Il ne restera que l’amour
Heureux ! Le bonheur, notre rêve le plus profond. Seul l’amour nous y conduira. Les béatitudes, frères et sœurs, sont le portrait de ceux qui n’ont, comme le chante Jacques Brel, « que l’amour à offrir en prière ». Heureux sont-ils ! Nous poursuivons la réussite, il nous arrive même d’aller de réussite en réussite, dans notre cuisine, notre bureau ou nos relations, en politique ou dans le sport. Mais de tout cela, il ne restera que l’amour que nous y aurons mis. Et si nous avons oublié d’en mettre, il ne restera rien, rien !
Oui, celui qui aime est pauvre de cœur, désencombré de lui-même et accueillant aux autres ; il est doux, renonçant à toute pression sur l’autre ; il est capable de pleurer, mais ce ne sont pas des larmes de rage ; il cherche ce qui est juste, ce qui convient et non ce qui lui convient. Celui qui aime est prêt à pardonner le manque d’amour de l’autre ; il a un cœur limpide, tourné vers la lumière et il cherche la paix. Sans doute rencontrera-t-il l’adversité et passera-t-il parfois pour un demi doux, mais qu’importe : il sait, il sent, qu’il est dans le vrai. Heureux est-il !
Ce portrait-là, il nous ressemble, à certains jours du moins. Il est aussi celui de ceux qui nous ont précédés : « une foule immense, que nul ne pouvait dénombrer », nous dit saint Jean dans l’Apocalypse. Le portrait de tous ceux qui ont su garder le cap de l’amour, contre vents et marées. Nous en sommes les héritiers. Merci à eux ! Ce qui fait avancer l’aventure humaine et que les manuels d’histoire racontent si peu, c’est uniquement l’amour. C’est lui qui passe de génération en génération.

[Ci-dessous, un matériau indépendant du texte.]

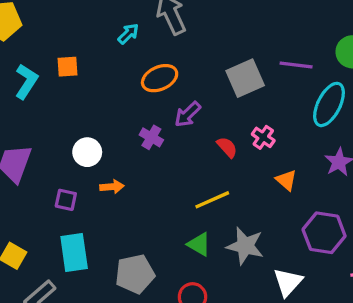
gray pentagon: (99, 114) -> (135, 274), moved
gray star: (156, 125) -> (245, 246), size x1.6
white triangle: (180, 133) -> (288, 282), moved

Aujourd’hui, nous célébrons tous ces anonymes de l’amour, nous voulons être en communion avec eux. Seul l’amour rassemble. Nous faisons partie d’une fraternité tellement plus vaste que ce que nos pauvres yeux nous donnent à voir. Elle traverse les siècles et enjambe les frontières. Elle est la fraternité des enfants de Dieu, ceux qui ressemblent à Jésus, lui qui a su aimer du plus grand amour. Les béatitudes nous en font le portrait.
Dans cette cohorte, il y a aussi les saints diplômés ! Saint Vincent de Soignies et sainte Waudru de Mons, par exemple. Ils mettent en lumière ce que nous portons tous en nous, au moins comme désir. Il y a en nous du saint François, du saint Vincent de Paul ou de la sainteté Thérèse de Lisieux, au moins en désir. Ne devrions-nous pas lire plus souvent leurs vies pour réveiller le meilleur de nous-mêmes ?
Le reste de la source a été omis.